BYU students remain in Jerusalem during Gaza war
This is an archived article that was published on sltrib.com in 2009, and information in the article may be outdated. It is provided only for personal research purposes and may not be reprinted.

The 80 students at Brigham Young University's Jerusalem Center who arrived after the 22-day war began in the Gaza Strip are getting an early lesson on strife in the Middle East.

"It's more immediate," center director Jim Kearl said. "Tensions are certainly higher."

The students arrived Jan. 6, just days into the war, which raged until Israel and Hamas called a cease-fire a week ago. Israel killed 1,300 Palestinians and obliterated hundreds of structures during its attacks in Gaza. The Hamas government, which controls Gaza, killed 13 in Israel.

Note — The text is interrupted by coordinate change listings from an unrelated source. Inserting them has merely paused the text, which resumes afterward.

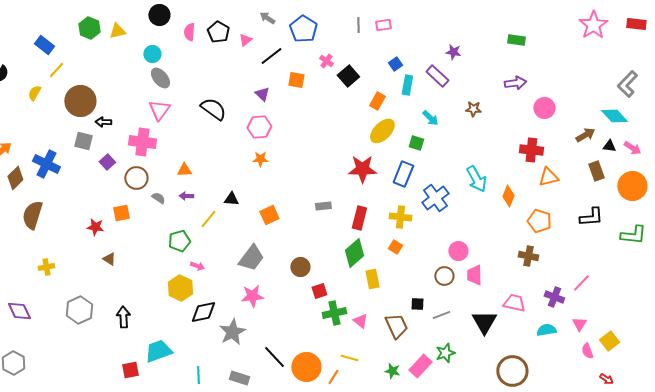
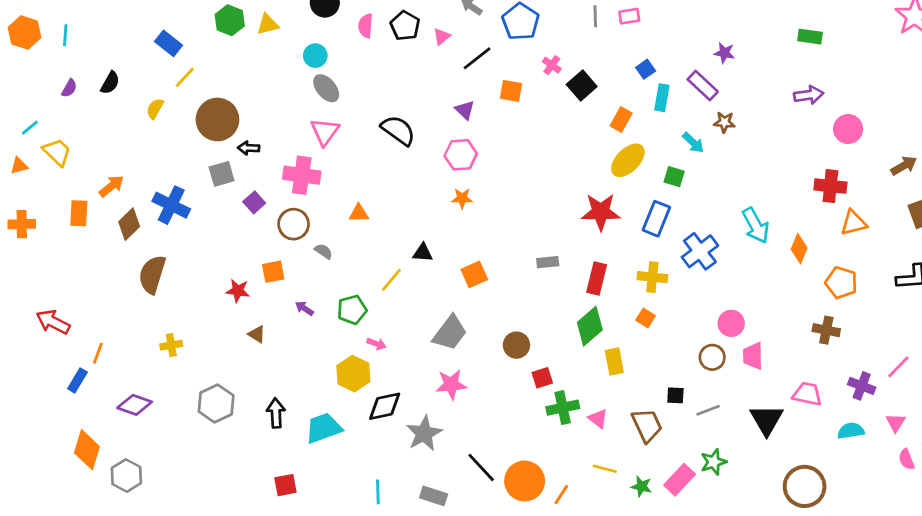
brown star: (473, 109) -> (724, 122), moved
gray square: (83, 141) -> (222, 174), turned -30
purple arrow: (186, 196) -> (304, 308), moved, turned 32
purple diamond: (19, 311) -> (135, 405), turned -45
cyan trapezoid: (158, 351) -> (323, 428), moved
yellow line: (349, 358) -> (605, 469), moved

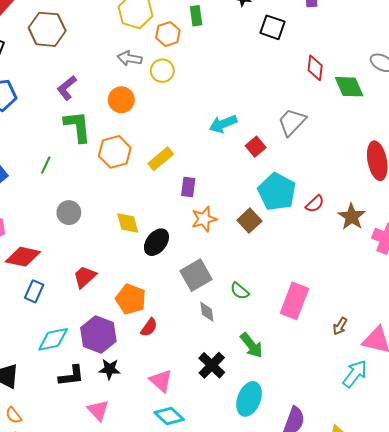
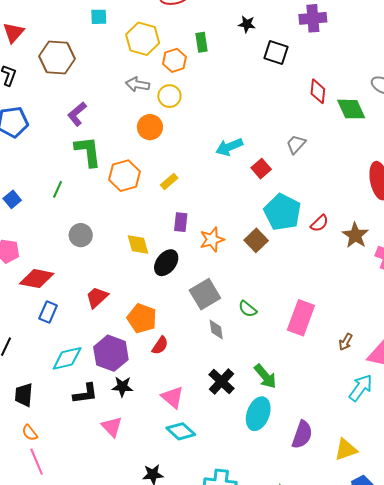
orange circle: (121, 100) -> (150, 127), moved
gray trapezoid: (292, 122) -> (296, 144), size x0.7
yellow rectangle: (161, 159) -> (169, 182), size x0.7
purple rectangle: (188, 187) -> (181, 222), moved
green arrow: (252, 345) -> (265, 376), moved

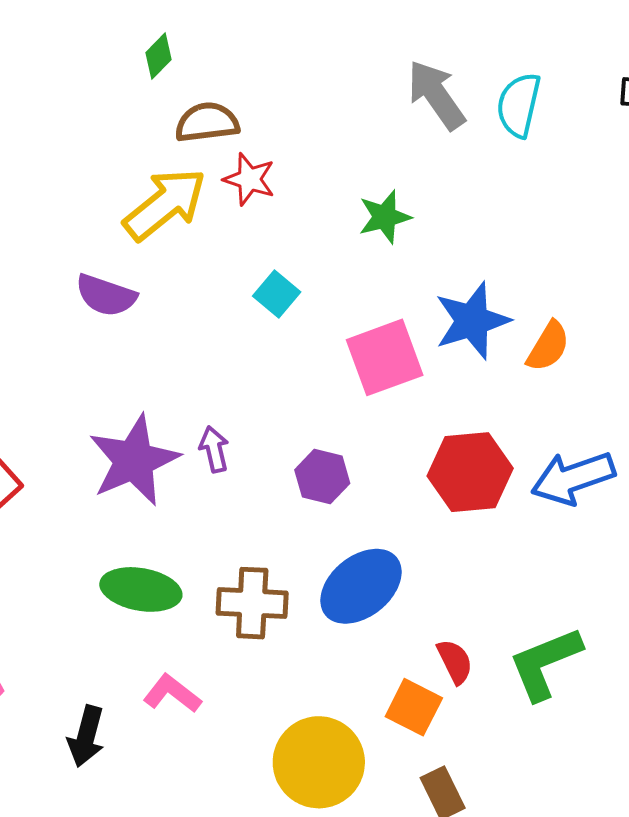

BYU did not consider shuttering the center or sending students home -- as it did in 2000 -- for several reasons, Kearl said.

The center hosted no BYU students for six years because of civil unrest.

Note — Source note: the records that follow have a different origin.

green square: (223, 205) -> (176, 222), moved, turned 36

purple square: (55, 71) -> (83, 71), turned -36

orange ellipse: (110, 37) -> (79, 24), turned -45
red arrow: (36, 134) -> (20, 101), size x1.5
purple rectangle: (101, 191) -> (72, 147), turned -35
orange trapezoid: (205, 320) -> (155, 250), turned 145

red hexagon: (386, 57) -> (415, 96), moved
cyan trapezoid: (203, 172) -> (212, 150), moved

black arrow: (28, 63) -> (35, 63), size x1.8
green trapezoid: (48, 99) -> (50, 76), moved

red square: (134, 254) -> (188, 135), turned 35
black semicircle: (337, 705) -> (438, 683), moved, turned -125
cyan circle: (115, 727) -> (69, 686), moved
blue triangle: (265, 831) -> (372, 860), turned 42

The Jerusalem Center is about 80 miles from Gaza, at its nearest point, and students do not take field trips to areas within range of Hamas' rockets, he said.

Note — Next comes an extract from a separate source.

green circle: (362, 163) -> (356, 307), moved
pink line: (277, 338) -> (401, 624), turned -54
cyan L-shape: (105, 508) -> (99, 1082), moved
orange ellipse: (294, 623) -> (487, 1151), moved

Moreover, it appeared clear that the fighting would not spread outside Gaza.

"None of the program activities are at risk, nor is the center at risk," Kearl said.

Students' parents gathered at BYU for a briefing the day before their children went to Israel. No one backed out, he said.

Kearl said the center's administrators make "hour-by-hour" decisions about where students are allowed to go. For a couple days, students were not allowed to wander alone in the Old City. Students are rarely taken to Jericho and Bethlehem, which are near the volatile West Bank.

The center employs both Palestinians and Israelis, and forbids political discussions among employees, Kearl said.

However, instructors are encouraged to share their perspectives in modern Near East history classes, taught by both Palestinians and Israelis. The students also take Hebrew from Israelis and Arabic from Palestinians.

"We caution the students to be slow in making decisions, that these are complex matters and there is a lot to learn," Kearl said. "They ought not come with preconceived notions."

Two former BYU professors who have spent time in the Middle East say Israel's assault on Hamas in Gaza, which had been firing rockets into southern Israel for years, was clearly planned to end before President Obama took office.

"They wanted to do it in the last days of the Bush administration, which would not try to rein them in," said Bonner Ritchie, a retired professor of organizational behavior who recently returned from teaching in Jordan.

Both Ritchie and Omar Kader, who formerly taught political science at BYU, see the war as one neither side expected to win; it was about showing power.

"The ratios [1,300 Palestinian deaths to 13 Israeli deaths] are always a measure of Israel's power and a reminder to the Palestinians and the world," Ritchie said. "They [Israelis] don't assume that's the final word. It's a statement in the process of peace negotiations."

And by not backing down, Hamas made clear it won't simply go away, he said.

Israel, said Kader, may have intended its destruction and killing of civilians to "scare the hell out of everybody," but "they have no idea how much they've enraged the Palestinians."

Still, both Kader and Ritchie hope the Obama administration can help put the Middle East back on a path toward lasting peace.